**Stored rows**
● ● ● ● ● ● ●

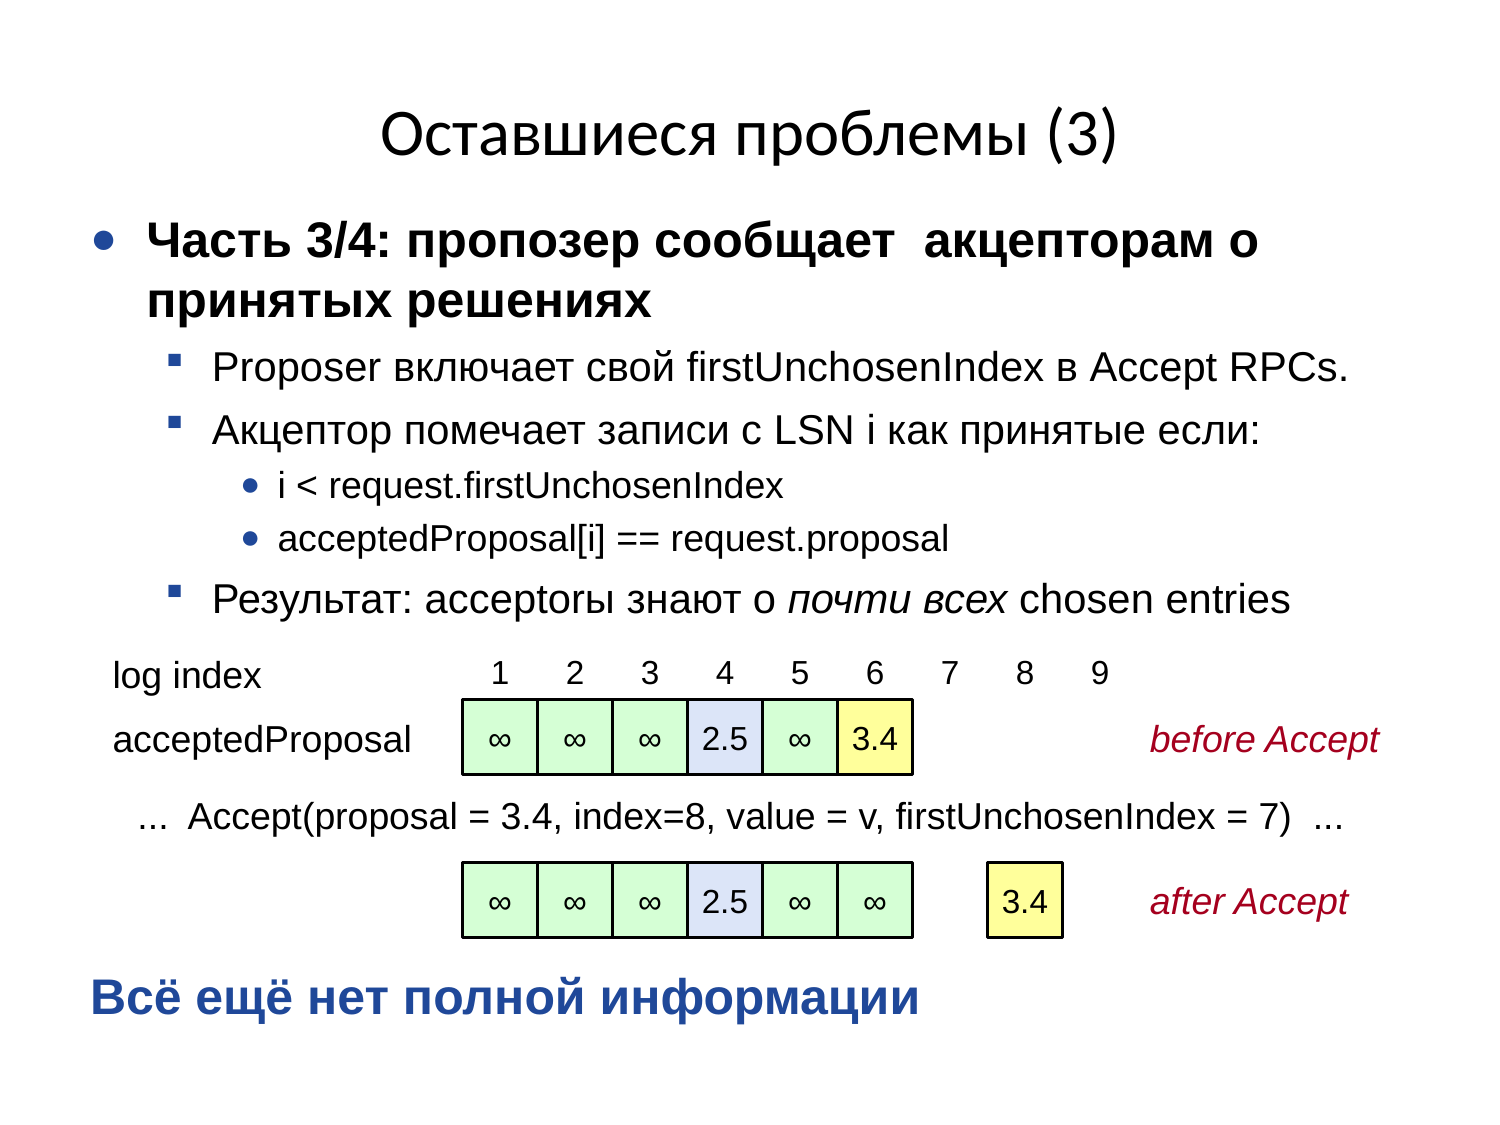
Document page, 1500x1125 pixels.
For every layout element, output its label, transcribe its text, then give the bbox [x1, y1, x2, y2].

text_box before Accept [1149, 714, 1438, 760]
text_box ∞ [537, 699, 612, 775]
text_box 7 [912, 644, 987, 700]
text_box ∞ [462, 700, 537, 775]
text_box 5 [762, 644, 837, 699]
text_box 2.5 [688, 862, 762, 938]
text_box ∞ [612, 862, 688, 938]
text_box ∞ [762, 862, 837, 938]
text_box ∞ [612, 699, 688, 775]
text_box 3.4 [987, 862, 1063, 938]
text_box 6 [837, 644, 912, 699]
text_box 3 [612, 644, 687, 699]
text_box 9 [1062, 644, 1138, 700]
text_box 3.4 [837, 699, 913, 775]
text_box 2 [537, 644, 612, 699]
text_box 2.5 [688, 699, 762, 775]
text_box ... Accept(proposal = 3.4, index=8, value = v, firstUnchosenIndex = 7) ... [137, 791, 1425, 838]
text_box ∞ [462, 862, 537, 938]
text_box 1 [462, 644, 537, 700]
text_box ∞ [537, 862, 612, 938]
title Оставшиеся проблемы (3) [75, 45, 1426, 233]
text_box log index [112, 651, 300, 697]
text_box after Accept [1149, 877, 1438, 923]
list Часть 3/4: пропозер сообщает акцепторам о принятых решениях Proposer включает свой firstUnchosenIndex в Accept RPCs. Акцептор помечает записи с LSN i как принятые если: i < request.firstUnchosenIndex acceptedProposal[i] == request.proposal Результат: acceptorы знают о почти всех chosen entries Всё ещё нет полной информации [75, 233, 1425, 638]
text_box acceptedProposal [112, 714, 438, 760]
text_box ∞ [762, 699, 837, 775]
text_box 4 [687, 644, 762, 699]
text_box ∞ [837, 862, 913, 938]
text_box 8 [987, 644, 1062, 700]
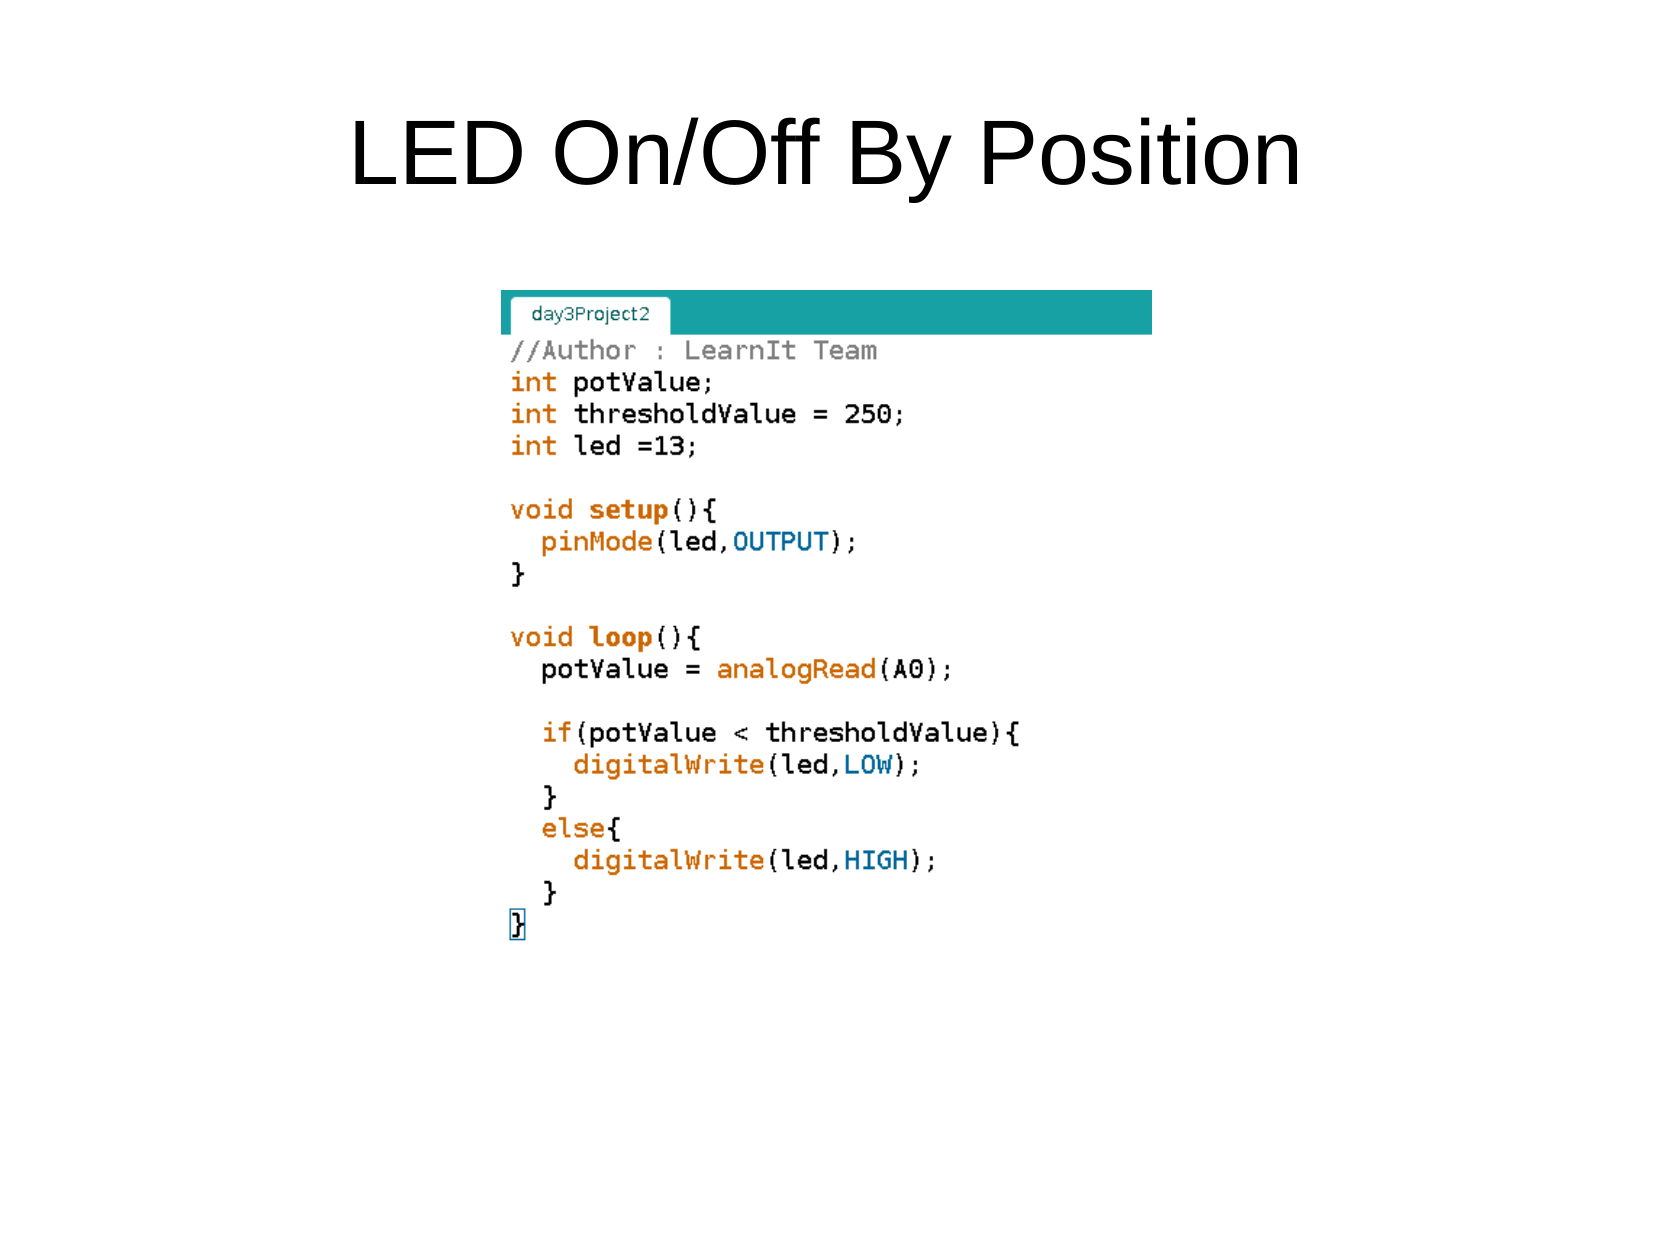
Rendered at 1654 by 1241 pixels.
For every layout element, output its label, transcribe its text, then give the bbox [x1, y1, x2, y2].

● ● ● ● ● ● ●

**Directive**
Copy the text of every item above word for word, leaving out the pictures.

**Response to this task**
Document page, 1500x1125 pixels.
For every layout element, output its label, transcribe its text, then give the bbox [x1, y1, x2, y2].

text_box before Accept [1149, 714, 1438, 760]
text_box ∞ [537, 699, 612, 775]
text_box 7 [912, 644, 987, 700]
text_box ∞ [462, 700, 537, 775]
text_box 5 [762, 644, 837, 699]
text_box 2.5 [688, 862, 762, 938]
text_box ∞ [612, 862, 688, 938]
text_box ∞ [762, 862, 837, 938]
text_box ∞ [612, 699, 688, 775]
text_box 3.4 [987, 862, 1063, 938]
text_box 6 [837, 644, 912, 699]
text_box 3 [612, 644, 687, 699]
text_box 9 [1062, 644, 1138, 700]
text_box 3.4 [837, 699, 913, 775]
text_box 2 [537, 644, 612, 699]
text_box 2.5 [688, 699, 762, 775]
text_box ... Accept(proposal = 3.4, index=8, value = v, firstUnchosenIndex = 7) ... [137, 791, 1425, 838]
text_box ∞ [462, 862, 537, 938]
text_box 1 [462, 644, 537, 700]
text_box ∞ [537, 862, 612, 938]
title Оставшиеся проблемы (3) [75, 45, 1426, 233]
text_box log index [112, 651, 300, 697]
text_box after Accept [1149, 877, 1438, 923]
list Часть 3/4: пропозер сообщает акцепторам о принятых решениях Proposer включает свой firstUnchosenIndex в Accept RPCs. Акцептор помечает записи с LSN i как принятые если: i < request.firstUnchosenIndex acceptedProposal[i] == request.proposal Результат: acceptorы знают о почти всех chosen entries Всё ещё нет полной информации [75, 233, 1425, 638]
text_box acceptedProposal [112, 714, 438, 760]
text_box ∞ [762, 699, 837, 775]
text_box 4 [687, 644, 762, 699]
text_box ∞ [837, 862, 913, 938]
text_box 8 [987, 644, 1062, 700]
Rendered at 1654 by 1241 pixels.
For every layout element, output its label, transcribe its text, then give the bbox [x1, y1, x2, y2].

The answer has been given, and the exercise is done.